Au revoir les enfants (1987)

De Louis Malle. Le film se situe en 1944, dans un collège catholique. Julien Quentin rencontre Jean Bonnet et découvre que celui-ci est juif, caché par les dirigeants du collège…Film autobiographique récompensé d’un Lion d’or à Venise, Au revoir les enfants est doté d’une intensité émotionnelle et d’une pudeur rares. Encore une fois, la petite histoire renvoie à la grande Histoire et ce microcosme (le film prend uniquement pour objet le collège) réussit à donner une vision ultra réaliste et plutôt complète de cette période noire. Le souci réaliste se marque d’abord par la précision du tableau général et dans la peinture du quotidien de l’Occupation : marché noir, couvre-feu, froid, faim, alertes, rationnement… Mais cette peinture est également soucieuse du détail, on lira ainsi sur les murs des bains publics, grâce à une mise au point nette la phrase “Interdit aux juifs”. De la même manière, l’univers de l’enfance ou plutôt de l’adolescence doit être lu comme le miroir de l’univers adulte. Ainsi, l’histoire hors champ est présente grâce aux lettres des parents, grâce aux conversations des enfants porteuses des débats et réflexes langagiers de l’époque.

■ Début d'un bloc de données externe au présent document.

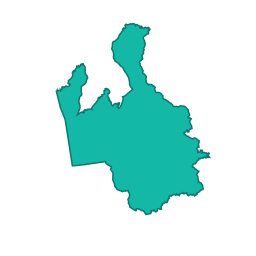 Poxoréu, Mato Grosso, Brazil (Robinson projection), rotated 331°
{"feature_id": "56859067B72857844459056", "entity_name": "Poxoréu", "entity_type": "district", "adm_level": 2, "iso_a3": "BRA", "parent_name": "Brazil", "parent_adm1": "Mato Grosso", "projection": "robinson", "projection_center": [-54.104, -15.809], "detail": "fine", "context": "isolated", "style": "filled", "palette": "teal", "viewbox_px": 256, "rotation_deg": 331, "n_neighbors": 0, "source": "geoboundaries", "source_scale": "gbopen_adm2", "svg_char_len": 5835}
<svg xmlns="http://www.w3.org/2000/svg" viewBox="0 0 256 256"><g transform="rotate(331 128 128)"><path d="M74.3,139.8L74.9,139.6L75.7,140.3L92.0,146.4L91.6,147.7L92.0,149.6L94.6,153.9L94.4,154.5L92.7,155.6L93.1,160.0L89.6,165.9L89.0,170.4L88.2,172.7L88.3,174.1L88.8,175.2L88.6,176.1L90.7,179.1L91.6,179.8L92.1,180.9L93.9,181.0L95.1,182.0L96.0,181.7L96.5,182.4L97.9,182.9L97.4,184.0L97.5,185.9L96.6,187.9L95.6,189.0L93.3,190.4L92.8,192.8L91.9,193.8L92.0,195.9L91.3,198.0L94.2,203.6L94.9,204.2L95.5,203.7L95.6,203.0L96.1,202.7L96.8,203.0L98.7,204.7L99.9,206.9L100.5,206.9L101.0,207.6L101.7,209.2L101.5,209.8L101.8,212.4L106.4,213.8L107.7,212.7L107.6,211.8L108.6,211.7L109.9,212.7L110.4,212.2L111.0,212.5L111.4,214.6L111.8,214.9L113.4,214.7L114.5,213.0L115.6,213.2L116.8,214.8L117.8,215.2L119.0,212.7L120.6,212.1L120.9,211.0L122.4,211.4L124.0,211.2L124.4,210.6L125.0,211.7L126.2,212.1L126.8,211.7L127.0,210.8L128.0,210.6L128.9,209.7L130.0,209.7L130.3,208.0L131.4,207.4L132.9,208.6L134.3,208.2L136.2,208.4L137.2,210.1L138.6,209.2L139.1,210.9L139.9,211.2L140.1,211.9L141.6,210.8L144.6,211.6L144.9,211.2L145.4,211.7L145.0,212.7L147.9,213.3L147.4,215.3L148.2,216.6L149.9,216.2L150.4,216.3L150.6,217.0L151.8,217.8L152.3,217.4L152.9,217.5L153.3,219.7L155.0,219.4L155.7,218.9L155.7,219.4L156.5,219.2L157.1,218.4L159.7,218.3L161.7,217.6L163.7,218.1L164.5,217.2L164.8,215.5L165.5,214.2L165.1,213.1L165.3,211.9L164.4,211.1L164.6,210.7L163.8,209.2L163.3,209.3L164.4,207.8L164.6,206.3L165.6,204.2L165.2,202.3L167.3,200.9L168.6,200.6L169.0,200.1L168.2,199.5L167.6,197.2L166.5,195.8L166.6,194.8L166.3,194.2L165.9,194.1L165.5,192.9L167.9,191.2L169.1,191.8L170.0,191.7L173.2,190.0L174.3,190.2L175.1,189.1L176.0,189.9L177.8,189.8L179.0,190.7L180.4,190.2L181.2,191.6L181.7,192.0L182.8,191.9L185.1,193.2L184.8,191.6L183.8,191.6L182.8,191.0L184.8,190.7L186.7,189.5L186.4,188.9L184.3,188.8L184.1,188.3L184.4,187.8L183.3,187.1L182.7,186.1L180.5,185.6L182.2,183.7L181.9,183.3L181.4,183.5L180.6,182.5L179.2,183.9L177.3,183.3L177.4,182.6L178.0,182.4L178.5,181.5L177.8,180.7L178.3,179.1L179.3,178.9L179.8,178.4L180.7,179.1L181.8,176.3L184.1,174.0L182.2,169.8L181.4,168.9L179.0,168.7L177.0,165.7L176.4,164.2L175.9,164.2L175.5,163.7L174.8,161.3L174.2,161.0L174.6,160.5L174.6,159.3L176.7,159.5L178.4,158.4L178.8,158.4L178.4,160.5L178.8,160.8L179.4,160.9L179.9,159.9L180.7,159.2L183.7,159.5L184.7,156.6L184.5,154.3L185.3,151.9L187.8,150.6L186.8,149.0L186.2,149.0L185.4,148.1L186.1,147.1L187.2,147.1L188.2,146.6L188.9,142.6L189.5,141.4L188.1,136.6L185.5,134.6L184.1,133.9L182.4,134.1L180.9,132.6L178.5,131.5L178.0,130.7L178.1,129.1L177.4,127.0L176.5,126.0L176.4,124.9L174.5,121.2L173.2,120.3L173.4,119.4L173.0,118.6L174.1,116.8L173.5,113.7L172.1,111.7L170.1,110.9L169.6,109.8L169.9,107.8L170.6,106.2L171.4,105.9L171.3,105.1L170.7,103.5L170.1,103.0L169.9,101.6L167.6,100.1L167.1,100.3L166.1,98.1L166.2,96.3L167.0,95.2L166.9,94.5L169.0,91.7L168.6,89.1L167.6,87.5L167.8,86.6L169.0,85.2L168.9,83.7L169.2,83.0L169.0,82.5L169.4,81.2L169.0,80.1L169.1,79.0L169.8,77.3L169.9,76.0L170.3,75.6L172.4,75.3L173.3,74.4L174.0,74.9L174.4,74.6L175.3,71.2L175.9,71.3L176.2,70.8L177.4,70.5L177.7,69.8L178.3,69.5L178.6,68.3L180.1,67.4L180.0,66.6L180.4,65.7L182.0,64.9L182.6,64.0L183.4,63.5L184.0,62.3L184.2,60.3L184.7,60.0L184.8,57.3L185.5,55.9L191.0,55.0L191.5,55.5L192.7,53.7L192.7,53.0L193.8,53.0L194.1,52.5L194.9,52.6L195.0,51.9L194.3,51.7L194.0,51.2L194.9,50.2L194.5,49.8L192.6,49.7L191.9,48.2L189.7,48.2L189.3,47.7L189.1,45.6L188.7,45.2L187.8,46.0L187.8,46.9L187.1,46.6L187.3,43.7L186.2,42.8L185.9,41.9L184.7,41.5L184.3,42.0L184.2,40.3L183.7,39.6L182.4,38.9L181.6,38.9L180.6,38.1L177.6,37.6L176.8,36.5L176.0,36.3L175.1,36.8L174.8,38.7L174.4,39.4L173.2,39.0L172.8,38.4L171.2,38.9L171.3,40.3L169.0,40.8L167.8,41.6L165.8,42.3L162.6,44.7L158.8,45.7L157.1,45.3L155.8,46.0L153.4,49.6L152.2,50.7L152.0,52.1L152.2,53.7L150.7,57.8L150.0,58.1L149.9,59.0L149.1,60.0L149.4,61.0L149.1,63.1L150.8,66.3L151.5,70.0L152.5,72.1L152.7,74.3L152.5,75.8L153.0,80.0L152.9,84.7L151.3,89.4L150.5,90.6L150.3,93.8L150.9,96.4L140.6,98.5L138.4,98.0L138.2,99.4L137.3,101.1L133.3,104.7L132.3,105.0L131.1,106.1L129.4,106.1L129.6,105.4L128.9,104.3L130.8,103.8L132.2,102.7L132.7,102.1L132.3,101.6L130.9,101.5L130.4,102.1L129.6,102.0L129.6,100.8L127.7,100.4L127.2,100.4L126.4,101.2L125.1,101.1L125.1,98.8L125.7,97.4L125.6,95.7L124.8,95.4L125.0,94.1L125.5,94.1L125.8,93.5L125.6,90.2L127.3,88.3L128.5,88.5L129.5,87.7L129.7,86.7L129.5,84.5L129.1,83.9L128.4,83.9L128.1,82.9L127.5,82.6L127.0,82.6L126.7,84.0L125.7,83.7L124.8,83.9L124.8,84.6L123.6,86.8L121.1,86.3L120.9,87.6L120.4,87.9L118.7,87.2L118.1,87.6L117.5,88.8L117.5,88.0L116.7,88.1L112.8,90.1L107.2,92.2L105.2,93.5L105.2,94.1L104.6,93.4L101.5,92.0L101.1,92.4L99.9,92.2L99.8,91.5L99.3,91.1L97.3,91.8L97.5,92.8L97.2,93.3L96.6,93.3L96.8,92.6L96.4,92.0L95.6,92.3L95.3,91.8L94.3,91.5L90.2,91.9L95.9,87.1L97.0,84.5L97.8,81.0L100.5,77.7L101.6,77.1L102.9,77.0L103.6,76.4L104.4,75.1L104.6,73.3L105.5,72.5L106.8,69.6L108.0,69.0L111.4,68.7L113.4,67.9L115.6,65.4L117.0,64.7L117.5,62.3L117.1,61.0L117.3,59.2L117.8,57.6L118.5,57.0L120.0,53.7L119.7,50.9L120.0,50.3L119.6,49.9L119.2,50.5L118.1,50.6L117.6,50.1L117.9,49.5L117.4,49.5L116.2,50.5L115.1,50.9L114.9,49.5L113.5,50.1L113.5,49.4L113.1,49.1L112.4,50.4L110.1,51.3L109.6,52.3L108.8,51.8L108.9,52.5L108.5,52.8L108.0,52.0L107.2,51.9L106.5,53.1L105.9,53.0L105.6,54.3L104.5,55.8L102.1,57.2L98.9,57.6L98.3,58.9L97.3,59.6L97.4,60.3L98.3,61.1L97.8,61.7L98.2,62.1L96.8,62.9L95.1,62.3L94.0,61.1L92.5,61.8L92.3,61.3L91.6,61.0L91.3,61.5L90.8,61.4L90.6,60.2L89.9,60.4L89.4,61.9L88.5,61.8L87.7,61.3L87.7,62.3L87.3,62.8L86.9,62.9L85.8,61.5L85.2,61.6L84.4,61.1L84.5,60.5L83.6,61.4L83.1,61.2L78.7,77.7L77.1,90.3L61.0,134.2L74.3,139.8ZM117.5,88.0L117.2,87.2L116.7,87.3L117.5,88.0Z" fill="#14b8a6" stroke="#0f766e" stroke-width="1.5"/></g></svg>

“Au revoir les enfants” est émouvant, fort

Les thématiques du film sont assez nombreuses: la désagrégation des liens familiaux, la solitude juive et sa clandestinité, les questions de responsabilité individuelle et d’engagement. Sans doute beaucoup moins ouvertement polémique que Lucien Lacombe (un personnage semble pourtant être une variation de Lucien, c’est un employé renvoyé de l’école et qui, par opportunisme -et vengeance?-choisit de dénoncer le prêtre résistant et les juifs cachés…), le film n’élude néanmoins pas la responsabilité française: scène extraordinaire dans un restaurant où la milice se révèle bien plus antisémite que les SS eux-mêmes… Autre scène forte: quand les nazis viennent chercher les juifs dans le collège. Là encore, Louis Malle respecte la forme qu’il s’est fixée: tout s’effectue dans le calme, pas de cris, juste une intensité dramatique qui arrive à se passer de tous les effets mélodramatiques habituels. La voix off qui clôt le film et s’articule à la dernière parole du prêtre (Au revoir les enfants, le titre -tragique- joue sur ces différents “Au revoir”, ceux des mères, des enfants etc) vient annoncer la mort des 3 juifs à Auschwitz et du prêtre au camp de Mathausen… En un simple film, par une esthétique proche du constat (réaliste donc si ce mot peut avoir une signification), Louis Malle parvient à montrer le drame d’une époque, à en décliner les différents aspects. Rares sont les films capables d’allier une telle pudeur à un tel sens de la forme et de la narration. Au revoir les enfants est émouvant, fort, à l’interprétation formidable (les deux enfants principaux sont extraordinaires de vérité) et qui montre parfaitement que le cinéma est sans doute une manière privilégié pour nous donner à voir, à comprendre et à sentir ce que fut l’Occupation.